YOUR INSTRUCTIONS
Swap "Sternwarte" for "Observatorium" in the stretch of data below from the start through the line containing "begrenzt. Es kann", and write out those lines with nothing else changed.

Collected data entries
..............................

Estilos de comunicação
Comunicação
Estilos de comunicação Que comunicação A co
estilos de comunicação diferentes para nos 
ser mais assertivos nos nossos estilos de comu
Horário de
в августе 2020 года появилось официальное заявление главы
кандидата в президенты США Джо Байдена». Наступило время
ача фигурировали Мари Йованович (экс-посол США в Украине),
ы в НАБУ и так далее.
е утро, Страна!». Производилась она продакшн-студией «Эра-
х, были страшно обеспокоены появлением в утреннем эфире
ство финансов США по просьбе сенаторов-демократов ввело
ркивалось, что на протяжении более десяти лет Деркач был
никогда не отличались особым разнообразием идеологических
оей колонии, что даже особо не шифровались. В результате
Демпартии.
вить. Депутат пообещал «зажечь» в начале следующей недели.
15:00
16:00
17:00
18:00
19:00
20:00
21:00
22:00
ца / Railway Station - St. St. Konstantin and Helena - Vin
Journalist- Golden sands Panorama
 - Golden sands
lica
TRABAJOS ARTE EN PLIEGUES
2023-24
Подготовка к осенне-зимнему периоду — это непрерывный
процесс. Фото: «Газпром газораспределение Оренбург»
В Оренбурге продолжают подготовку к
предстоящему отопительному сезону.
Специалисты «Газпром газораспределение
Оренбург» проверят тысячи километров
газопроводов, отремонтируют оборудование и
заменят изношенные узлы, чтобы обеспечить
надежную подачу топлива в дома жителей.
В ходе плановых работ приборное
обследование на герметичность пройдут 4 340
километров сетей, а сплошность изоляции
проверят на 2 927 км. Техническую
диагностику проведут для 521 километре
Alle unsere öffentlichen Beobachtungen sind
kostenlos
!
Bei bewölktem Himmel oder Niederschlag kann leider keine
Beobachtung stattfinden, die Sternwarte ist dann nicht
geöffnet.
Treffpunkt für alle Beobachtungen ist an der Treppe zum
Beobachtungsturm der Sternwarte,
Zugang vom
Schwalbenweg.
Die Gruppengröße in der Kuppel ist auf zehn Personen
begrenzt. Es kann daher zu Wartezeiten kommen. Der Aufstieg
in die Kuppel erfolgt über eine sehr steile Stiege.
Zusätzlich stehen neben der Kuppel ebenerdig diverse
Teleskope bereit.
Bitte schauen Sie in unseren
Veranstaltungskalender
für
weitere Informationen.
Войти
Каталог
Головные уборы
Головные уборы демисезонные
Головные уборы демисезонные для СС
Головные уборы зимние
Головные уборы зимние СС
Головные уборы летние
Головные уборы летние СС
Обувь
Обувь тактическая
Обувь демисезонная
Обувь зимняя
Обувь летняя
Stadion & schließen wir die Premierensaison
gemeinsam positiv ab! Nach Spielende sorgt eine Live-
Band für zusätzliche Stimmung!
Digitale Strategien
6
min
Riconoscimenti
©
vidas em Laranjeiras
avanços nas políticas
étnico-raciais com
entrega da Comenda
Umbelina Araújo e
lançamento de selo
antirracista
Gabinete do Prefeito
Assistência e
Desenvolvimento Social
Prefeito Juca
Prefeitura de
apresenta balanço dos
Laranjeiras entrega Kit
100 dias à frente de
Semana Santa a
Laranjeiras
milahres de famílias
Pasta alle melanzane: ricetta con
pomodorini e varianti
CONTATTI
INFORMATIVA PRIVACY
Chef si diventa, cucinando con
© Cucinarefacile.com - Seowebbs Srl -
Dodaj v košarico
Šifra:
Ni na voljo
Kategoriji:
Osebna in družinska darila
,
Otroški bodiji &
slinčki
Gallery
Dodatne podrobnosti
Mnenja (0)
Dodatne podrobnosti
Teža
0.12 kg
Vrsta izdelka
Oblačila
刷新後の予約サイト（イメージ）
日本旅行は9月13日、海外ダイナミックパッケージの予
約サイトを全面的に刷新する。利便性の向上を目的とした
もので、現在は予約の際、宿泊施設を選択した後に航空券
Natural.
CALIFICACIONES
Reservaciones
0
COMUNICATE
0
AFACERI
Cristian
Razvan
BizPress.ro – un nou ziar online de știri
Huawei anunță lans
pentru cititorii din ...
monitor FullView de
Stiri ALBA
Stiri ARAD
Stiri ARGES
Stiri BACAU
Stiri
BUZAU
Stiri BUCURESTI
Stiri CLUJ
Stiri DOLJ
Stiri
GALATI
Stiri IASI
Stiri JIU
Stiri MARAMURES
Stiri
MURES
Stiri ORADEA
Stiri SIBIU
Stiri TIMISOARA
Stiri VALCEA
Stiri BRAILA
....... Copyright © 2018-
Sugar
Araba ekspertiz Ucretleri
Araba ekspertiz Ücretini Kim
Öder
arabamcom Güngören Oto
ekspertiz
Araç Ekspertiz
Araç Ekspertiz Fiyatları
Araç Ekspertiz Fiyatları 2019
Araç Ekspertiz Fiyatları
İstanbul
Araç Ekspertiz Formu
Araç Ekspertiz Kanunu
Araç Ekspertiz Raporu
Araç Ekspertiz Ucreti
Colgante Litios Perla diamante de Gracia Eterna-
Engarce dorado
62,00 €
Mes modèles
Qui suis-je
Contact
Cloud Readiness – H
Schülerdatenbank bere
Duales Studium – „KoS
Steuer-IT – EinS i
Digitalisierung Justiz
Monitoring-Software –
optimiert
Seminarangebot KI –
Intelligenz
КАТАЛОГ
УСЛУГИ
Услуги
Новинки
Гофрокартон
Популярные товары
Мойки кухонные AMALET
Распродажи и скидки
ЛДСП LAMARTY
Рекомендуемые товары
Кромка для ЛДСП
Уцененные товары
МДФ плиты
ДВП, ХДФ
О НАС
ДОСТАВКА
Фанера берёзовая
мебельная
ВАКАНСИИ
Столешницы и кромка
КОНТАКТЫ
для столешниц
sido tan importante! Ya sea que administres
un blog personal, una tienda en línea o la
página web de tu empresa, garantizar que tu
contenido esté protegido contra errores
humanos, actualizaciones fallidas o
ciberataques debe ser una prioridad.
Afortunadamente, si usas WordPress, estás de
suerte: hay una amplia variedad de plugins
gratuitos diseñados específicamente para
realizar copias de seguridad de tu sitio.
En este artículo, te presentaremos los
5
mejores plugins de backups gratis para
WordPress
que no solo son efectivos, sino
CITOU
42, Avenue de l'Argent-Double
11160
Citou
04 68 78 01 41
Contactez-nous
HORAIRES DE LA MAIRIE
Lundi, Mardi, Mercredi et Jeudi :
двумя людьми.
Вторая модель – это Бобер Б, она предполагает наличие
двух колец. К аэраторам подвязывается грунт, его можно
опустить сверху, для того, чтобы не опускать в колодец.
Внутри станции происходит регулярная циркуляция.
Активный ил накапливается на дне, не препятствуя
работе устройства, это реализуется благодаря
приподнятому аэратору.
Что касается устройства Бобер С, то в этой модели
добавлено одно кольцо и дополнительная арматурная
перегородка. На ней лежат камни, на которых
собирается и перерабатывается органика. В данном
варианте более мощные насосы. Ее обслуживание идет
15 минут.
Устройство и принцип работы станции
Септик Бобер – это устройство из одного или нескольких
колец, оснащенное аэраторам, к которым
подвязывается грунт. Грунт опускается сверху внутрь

..............................

EXERCISE ANSWER
Estilos de comunicação
Comunicação
Estilos de comunicação Que comunicação A co
estilos de comunicação diferentes para nos 
ser mais assertivos nos nossos estilos de comu
Horário de
в августе 2020 года появилось официальное заявление главы
кандидата в президенты США Джо Байдена». Наступило время
ача фигурировали Мари Йованович (экс-посол США в Украине),
ы в НАБУ и так далее.
е утро, Страна!». Производилась она продакшн-студией «Эра-
х, были страшно обеспокоены появлением в утреннем эфире
ство финансов США по просьбе сенаторов-демократов ввело
ркивалось, что на протяжении более десяти лет Деркач был
никогда не отличались особым разнообразием идеологических
оей колонии, что даже особо не шифровались. В результате
Демпартии.
вить. Депутат пообещал «зажечь» в начале следующей недели.
15:00
16:00
17:00
18:00
19:00
20:00
21:00
22:00
ца / Railway Station - St. St. Konstantin and Helena - Vin
Journalist- Golden sands Panorama
 - Golden sands
lica
TRABAJOS ARTE EN PLIEGUES
2023-24
Подготовка к осенне-зимнему периоду — это непрерывный
процесс. Фото: «Газпром газораспределение Оренбург»
В Оренбурге продолжают подготовку к
предстоящему отопительному сезону.
Специалисты «Газпром газораспределение
Оренбург» проверят тысячи километров
газопроводов, отремонтируют оборудование и
заменят изношенные узлы, чтобы обеспечить
надежную подачу топлива в дома жителей.
В ходе плановых работ приборное
обследование на герметичность пройдут 4 340
километров сетей, а сплошность изоляции
проверят на 2 927 км. Техническую
диагностику проведут для 521 километре
Alle unsere öffentlichen Beobachtungen sind
kostenlos
!
Bei bewölktem Himmel oder Niederschlag kann leider keine
Beobachtung stattfinden, die Observatorium ist dann nicht
geöffnet.
Treffpunkt für alle Beobachtungen ist an der Treppe zum
Beobachtungsturm der Observatorium,
Zugang vom
Schwalbenweg.
Die Gruppengröße in der Kuppel ist auf zehn Personen
begrenzt. Es kann daher zu Wartezeiten kommen. Der Aufstieg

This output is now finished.